• WHAT NEEDS TO BE DONE
Set down every entry once more, exactly as it appears.

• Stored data
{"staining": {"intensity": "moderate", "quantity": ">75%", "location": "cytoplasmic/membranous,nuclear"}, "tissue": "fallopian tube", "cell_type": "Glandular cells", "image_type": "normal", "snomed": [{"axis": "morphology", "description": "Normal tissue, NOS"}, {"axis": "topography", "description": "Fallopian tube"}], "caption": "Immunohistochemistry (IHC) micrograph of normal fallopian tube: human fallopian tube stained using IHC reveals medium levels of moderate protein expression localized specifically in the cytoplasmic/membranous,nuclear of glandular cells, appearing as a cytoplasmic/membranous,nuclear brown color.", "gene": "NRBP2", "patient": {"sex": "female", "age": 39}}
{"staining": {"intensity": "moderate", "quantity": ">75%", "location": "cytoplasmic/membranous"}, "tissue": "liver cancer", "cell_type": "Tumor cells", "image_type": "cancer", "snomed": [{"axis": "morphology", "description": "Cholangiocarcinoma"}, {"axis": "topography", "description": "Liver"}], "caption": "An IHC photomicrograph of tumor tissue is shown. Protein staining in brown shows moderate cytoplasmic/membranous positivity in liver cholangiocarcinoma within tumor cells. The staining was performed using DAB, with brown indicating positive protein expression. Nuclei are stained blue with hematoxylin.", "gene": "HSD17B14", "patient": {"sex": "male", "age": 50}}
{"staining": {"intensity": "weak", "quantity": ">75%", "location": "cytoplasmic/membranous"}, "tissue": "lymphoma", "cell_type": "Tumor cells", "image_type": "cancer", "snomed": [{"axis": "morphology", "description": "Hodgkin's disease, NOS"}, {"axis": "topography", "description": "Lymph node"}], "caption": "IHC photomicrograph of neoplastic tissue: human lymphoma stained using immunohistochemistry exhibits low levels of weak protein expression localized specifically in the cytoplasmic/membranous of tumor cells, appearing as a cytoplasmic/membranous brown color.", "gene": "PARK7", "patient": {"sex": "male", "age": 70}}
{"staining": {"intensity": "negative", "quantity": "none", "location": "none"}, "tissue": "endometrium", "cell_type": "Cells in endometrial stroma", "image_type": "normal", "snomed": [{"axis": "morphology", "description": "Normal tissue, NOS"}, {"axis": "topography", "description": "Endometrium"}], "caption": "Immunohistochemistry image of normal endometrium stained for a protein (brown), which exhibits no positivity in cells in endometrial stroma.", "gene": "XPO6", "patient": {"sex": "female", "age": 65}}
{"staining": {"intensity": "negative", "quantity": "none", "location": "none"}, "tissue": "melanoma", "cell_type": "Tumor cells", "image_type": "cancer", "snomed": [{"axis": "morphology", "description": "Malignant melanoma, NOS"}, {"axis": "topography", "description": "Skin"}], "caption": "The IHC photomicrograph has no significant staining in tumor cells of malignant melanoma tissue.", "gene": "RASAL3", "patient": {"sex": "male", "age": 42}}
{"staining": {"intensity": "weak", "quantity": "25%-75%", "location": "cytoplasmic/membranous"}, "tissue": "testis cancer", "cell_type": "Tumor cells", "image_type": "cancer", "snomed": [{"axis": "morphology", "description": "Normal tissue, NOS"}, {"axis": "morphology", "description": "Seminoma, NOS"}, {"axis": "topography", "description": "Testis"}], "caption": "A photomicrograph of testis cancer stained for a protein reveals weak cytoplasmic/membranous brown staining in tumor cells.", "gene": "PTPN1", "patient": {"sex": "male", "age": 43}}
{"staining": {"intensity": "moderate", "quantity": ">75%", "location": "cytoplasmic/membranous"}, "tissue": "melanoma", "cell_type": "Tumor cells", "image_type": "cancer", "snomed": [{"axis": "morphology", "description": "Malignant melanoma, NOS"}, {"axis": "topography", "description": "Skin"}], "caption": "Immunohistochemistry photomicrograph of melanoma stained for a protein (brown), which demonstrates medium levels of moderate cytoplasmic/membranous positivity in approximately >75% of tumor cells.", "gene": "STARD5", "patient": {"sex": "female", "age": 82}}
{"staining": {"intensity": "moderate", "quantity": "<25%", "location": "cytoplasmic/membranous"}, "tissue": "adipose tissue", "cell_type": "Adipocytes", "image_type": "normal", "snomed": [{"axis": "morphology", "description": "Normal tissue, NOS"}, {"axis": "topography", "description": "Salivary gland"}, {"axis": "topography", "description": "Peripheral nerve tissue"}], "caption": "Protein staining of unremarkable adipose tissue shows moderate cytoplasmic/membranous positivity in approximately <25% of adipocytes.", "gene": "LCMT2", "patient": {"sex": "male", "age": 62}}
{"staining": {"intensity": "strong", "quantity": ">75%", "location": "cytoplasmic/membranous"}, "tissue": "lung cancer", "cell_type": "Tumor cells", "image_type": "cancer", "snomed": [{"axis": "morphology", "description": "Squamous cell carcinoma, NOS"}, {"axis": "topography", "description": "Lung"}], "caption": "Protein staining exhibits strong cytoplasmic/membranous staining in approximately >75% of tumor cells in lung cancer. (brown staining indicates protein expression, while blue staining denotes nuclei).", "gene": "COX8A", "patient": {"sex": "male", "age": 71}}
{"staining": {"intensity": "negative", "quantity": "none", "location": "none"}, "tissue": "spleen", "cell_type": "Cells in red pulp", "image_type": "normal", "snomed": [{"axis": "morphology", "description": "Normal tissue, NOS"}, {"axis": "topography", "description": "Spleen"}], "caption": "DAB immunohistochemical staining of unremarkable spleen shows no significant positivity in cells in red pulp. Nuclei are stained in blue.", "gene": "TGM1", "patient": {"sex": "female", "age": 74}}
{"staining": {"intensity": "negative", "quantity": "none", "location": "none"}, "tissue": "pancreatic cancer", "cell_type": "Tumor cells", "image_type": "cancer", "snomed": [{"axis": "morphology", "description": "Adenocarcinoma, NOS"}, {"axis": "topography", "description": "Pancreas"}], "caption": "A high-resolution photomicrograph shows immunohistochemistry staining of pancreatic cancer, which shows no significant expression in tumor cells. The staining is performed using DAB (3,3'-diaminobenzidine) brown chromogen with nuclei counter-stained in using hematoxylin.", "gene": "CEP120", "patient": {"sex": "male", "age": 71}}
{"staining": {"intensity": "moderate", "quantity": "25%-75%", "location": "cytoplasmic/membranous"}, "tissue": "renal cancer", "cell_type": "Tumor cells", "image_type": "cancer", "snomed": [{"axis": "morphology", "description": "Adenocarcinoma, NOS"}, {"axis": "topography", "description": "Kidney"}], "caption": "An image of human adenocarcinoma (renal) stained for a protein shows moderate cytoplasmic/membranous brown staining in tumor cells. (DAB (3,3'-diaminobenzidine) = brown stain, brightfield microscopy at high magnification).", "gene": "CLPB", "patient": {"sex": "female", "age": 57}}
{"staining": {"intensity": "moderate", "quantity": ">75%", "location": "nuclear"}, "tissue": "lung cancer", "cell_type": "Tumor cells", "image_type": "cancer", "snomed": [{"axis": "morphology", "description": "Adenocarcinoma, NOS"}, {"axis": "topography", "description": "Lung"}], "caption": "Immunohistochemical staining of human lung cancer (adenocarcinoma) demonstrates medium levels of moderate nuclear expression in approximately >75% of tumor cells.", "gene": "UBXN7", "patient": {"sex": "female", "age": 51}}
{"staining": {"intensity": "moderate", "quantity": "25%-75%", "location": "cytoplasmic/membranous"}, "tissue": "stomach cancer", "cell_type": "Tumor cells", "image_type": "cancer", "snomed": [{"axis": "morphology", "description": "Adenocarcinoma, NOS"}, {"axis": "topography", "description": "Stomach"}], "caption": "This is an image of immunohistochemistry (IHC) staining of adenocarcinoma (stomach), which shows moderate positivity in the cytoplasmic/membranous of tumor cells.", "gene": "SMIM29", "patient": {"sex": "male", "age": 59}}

• SOLUTION FOR THIS EXERCISE
{"staining": {"intensity": "moderate", "quantity": ">75%", "location": "cytoplasmic/membranous,nuclear"}, "tissue": "fallopian tube", "cell_type": "Glandular cells", "image_type": "normal", "snomed": [{"axis": "morphology", "description": "Normal tissue, NOS"}, {"axis": "topography", "description": "Fallopian tube"}], "caption": "Immunohistochemistry (IHC) micrograph of normal fallopian tube: human fallopian tube stained using IHC reveals medium levels of moderate protein expression localized specifically in the cytoplasmic/membranous,nuclear of glandular cells, appearing as a cytoplasmic/membranous,nuclear brown color.", "gene": "NRBP2", "patient": {"sex": "female", "age": 39}}
{"staining": {"intensity": "moderate", "quantity": ">75%", "location": "cytoplasmic/membranous"}, "tissue": "liver cancer", "cell_type": "Tumor cells", "image_type": "cancer", "snomed": [{"axis": "morphology", "description": "Cholangiocarcinoma"}, {"axis": "topography", "description": "Liver"}], "caption": "An IHC photomicrograph of tumor tissue is shown. Protein staining in brown shows moderate cytoplasmic/membranous positivity in liver cholangiocarcinoma within tumor cells. The staining was performed using DAB, with brown indicating positive protein expression. Nuclei are stained blue with hematoxylin.", "gene": "HSD17B14", "patient": {"sex": "male", "age": 50}}
{"staining": {"intensity": "weak", "quantity": ">75%", "location": "cytoplasmic/membranous"}, "tissue": "lymphoma", "cell_type": "Tumor cells", "image_type": "cancer", "snomed": [{"axis": "morphology", "description": "Hodgkin's disease, NOS"}, {"axis": "topography", "description": "Lymph node"}], "caption": "IHC photomicrograph of neoplastic tissue: human lymphoma stained using immunohistochemistry exhibits low levels of weak protein expression localized specifically in the cytoplasmic/membranous of tumor cells, appearing as a cytoplasmic/membranous brown color.", "gene": "PARK7", "patient": {"sex": "male", "age": 70}}
{"staining": {"intensity": "negative", "quantity": "none", "location": "none"}, "tissue": "endometrium", "cell_type": "Cells in endometrial stroma", "image_type": "normal", "snomed": [{"axis": "morphology", "description": "Normal tissue, NOS"}, {"axis": "topography", "description": "Endometrium"}], "caption": "Immunohistochemistry image of normal endometrium stained for a protein (brown), which exhibits no positivity in cells in endometrial stroma.", "gene": "XPO6", "patient": {"sex": "female", "age": 65}}
{"staining": {"intensity": "negative", "quantity": "none", "location": "none"}, "tissue": "melanoma", "cell_type": "Tumor cells", "image_type": "cancer", "snomed": [{"axis": "morphology", "description": "Malignant melanoma, NOS"}, {"axis": "topography", "description": "Skin"}], "caption": "The IHC photomicrograph has no significant staining in tumor cells of malignant melanoma tissue.", "gene": "RASAL3", "patient": {"sex": "male", "age": 42}}
{"staining": {"intensity": "weak", "quantity": "25%-75%", "location": "cytoplasmic/membranous"}, "tissue": "testis cancer", "cell_type": "Tumor cells", "image_type": "cancer", "snomed": [{"axis": "morphology", "description": "Normal tissue, NOS"}, {"axis": "morphology", "description": "Seminoma, NOS"}, {"axis": "topography", "description": "Testis"}], "caption": "A photomicrograph of testis cancer stained for a protein reveals weak cytoplasmic/membranous brown staining in tumor cells.", "gene": "PTPN1", "patient": {"sex": "male", "age": 43}}
{"staining": {"intensity": "moderate", "quantity": ">75%", "location": "cytoplasmic/membranous"}, "tissue": "melanoma", "cell_type": "Tumor cells", "image_type": "cancer", "snomed": [{"axis": "morphology", "description": "Malignant melanoma, NOS"}, {"axis": "topography", "description": "Skin"}], "caption": "Immunohistochemistry photomicrograph of melanoma stained for a protein (brown), which demonstrates medium levels of moderate cytoplasmic/membranous positivity in approximately >75% of tumor cells.", "gene": "STARD5", "patient": {"sex": "female", "age": 82}}
{"staining": {"intensity": "moderate", "quantity": "<25%", "location": "cytoplasmic/membranous"}, "tissue": "adipose tissue", "cell_type": "Adipocytes", "image_type": "normal", "snomed": [{"axis": "morphology", "description": "Normal tissue, NOS"}, {"axis": "topography", "description": "Salivary gland"}, {"axis": "topography", "description": "Peripheral nerve tissue"}], "caption": "Protein staining of unremarkable adipose tissue shows moderate cytoplasmic/membranous positivity in approximately <25% of adipocytes.", "gene": "LCMT2", "patient": {"sex": "male", "age": 62}}
{"staining": {"intensity": "strong", "quantity": ">75%", "location": "cytoplasmic/membranous"}, "tissue": "lung cancer", "cell_type": "Tumor cells", "image_type": "cancer", "snomed": [{"axis": "morphology", "description": "Squamous cell carcinoma, NOS"}, {"axis": "topography", "description": "Lung"}], "caption": "Protein staining exhibits strong cytoplasmic/membranous staining in approximately >75% of tumor cells in lung cancer. (brown staining indicates protein expression, while blue staining denotes nuclei).", "gene": "COX8A", "patient": {"sex": "male", "age": 71}}
{"staining": {"intensity": "negative", "quantity": "none", "location": "none"}, "tissue": "spleen", "cell_type": "Cells in red pulp", "image_type": "normal", "snomed": [{"axis": "morphology", "description": "Normal tissue, NOS"}, {"axis": "topography", "description": "Spleen"}], "caption": "DAB immunohistochemical staining of unremarkable spleen shows no significant positivity in cells in red pulp. Nuclei are stained in blue.", "gene": "TGM1", "patient": {"sex": "female", "age": 74}}
{"staining": {"intensity": "negative", "quantity": "none", "location": "none"}, "tissue": "pancreatic cancer", "cell_type": "Tumor cells", "image_type": "cancer", "snomed": [{"axis": "morphology", "description": "Adenocarcinoma, NOS"}, {"axis": "topography", "description": "Pancreas"}], "caption": "A high-resolution photomicrograph shows immunohistochemistry staining of pancreatic cancer, which shows no significant expression in tumor cells. The staining is performed using DAB (3,3'-diaminobenzidine) brown chromogen with nuclei counter-stained in using hematoxylin.", "gene": "CEP120", "patient": {"sex": "male", "age": 71}}
{"staining": {"intensity": "moderate", "quantity": "25%-75%", "location": "cytoplasmic/membranous"}, "tissue": "renal cancer", "cell_type": "Tumor cells", "image_type": "cancer", "snomed": [{"axis": "morphology", "description": "Adenocarcinoma, NOS"}, {"axis": "topography", "description": "Kidney"}], "caption": "An image of human adenocarcinoma (renal) stained for a protein shows moderate cytoplasmic/membranous brown staining in tumor cells. (DAB (3,3'-diaminobenzidine) = brown stain, brightfield microscopy at high magnification).", "gene": "CLPB", "patient": {"sex": "female", "age": 57}}
{"staining": {"intensity": "moderate", "quantity": ">75%", "location": "nuclear"}, "tissue": "lung cancer", "cell_type": "Tumor cells", "image_type": "cancer", "snomed": [{"axis": "morphology", "description": "Adenocarcinoma, NOS"}, {"axis": "topography", "description": "Lung"}], "caption": "Immunohistochemical staining of human lung cancer (adenocarcinoma) demonstrates medium levels of moderate nuclear expression in approximately >75% of tumor cells.", "gene": "UBXN7", "patient": {"sex": "female", "age": 51}}
{"staining": {"intensity": "moderate", "quantity": "25%-75%", "location": "cytoplasmic/membranous"}, "tissue": "stomach cancer", "cell_type": "Tumor cells", "image_type": "cancer", "snomed": [{"axis": "morphology", "description": "Adenocarcinoma, NOS"}, {"axis": "topography", "description": "Stomach"}], "caption": "This is an image of immunohistochemistry (IHC) staining of adenocarcinoma (stomach), which shows moderate positivity in the cytoplasmic/membranous of tumor cells.", "gene": "SMIM29", "patient": {"sex": "male", "age": 59}}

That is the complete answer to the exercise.